== TASK BRIEF ==
Change "range" to "interval" in the rows starting at the line that contains "Count the values in the range 43 to 44." and ending at the line that contains "Does F2: 5 represent", keeping everything else the same. Leave the pictures out of your answer.

::: EXERCISE DATA

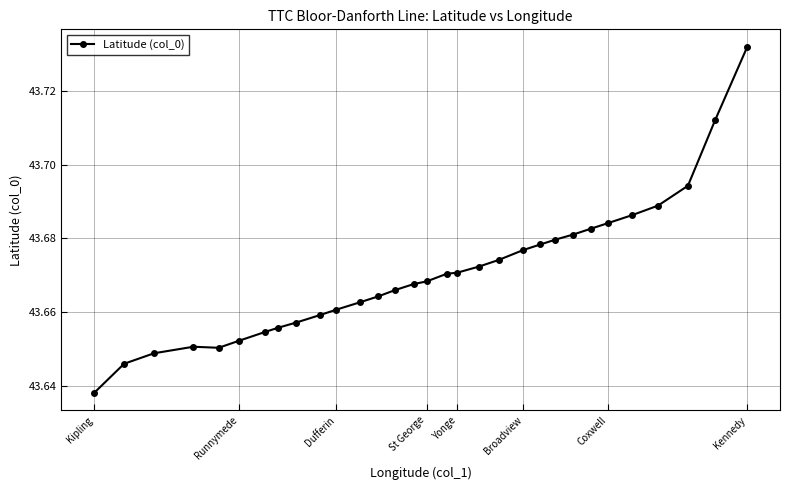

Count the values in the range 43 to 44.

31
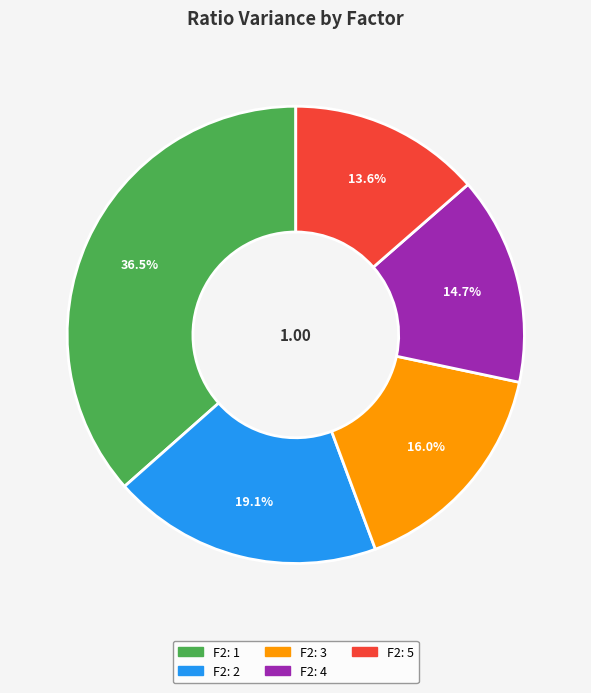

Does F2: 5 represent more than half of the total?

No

::::::
::: EXERCISE DATA

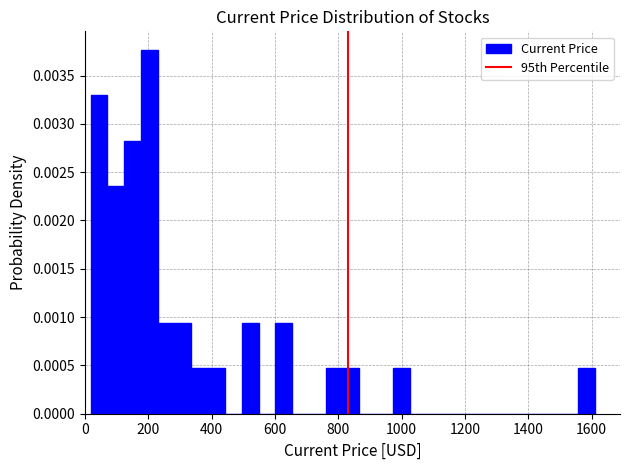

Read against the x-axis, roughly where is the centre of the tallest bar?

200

::::::

== RESPONSE FOR THIS EXERCISE ==
Count the values in the interval 43 to 44.

31

Does F2: 5 represent more than half of the total?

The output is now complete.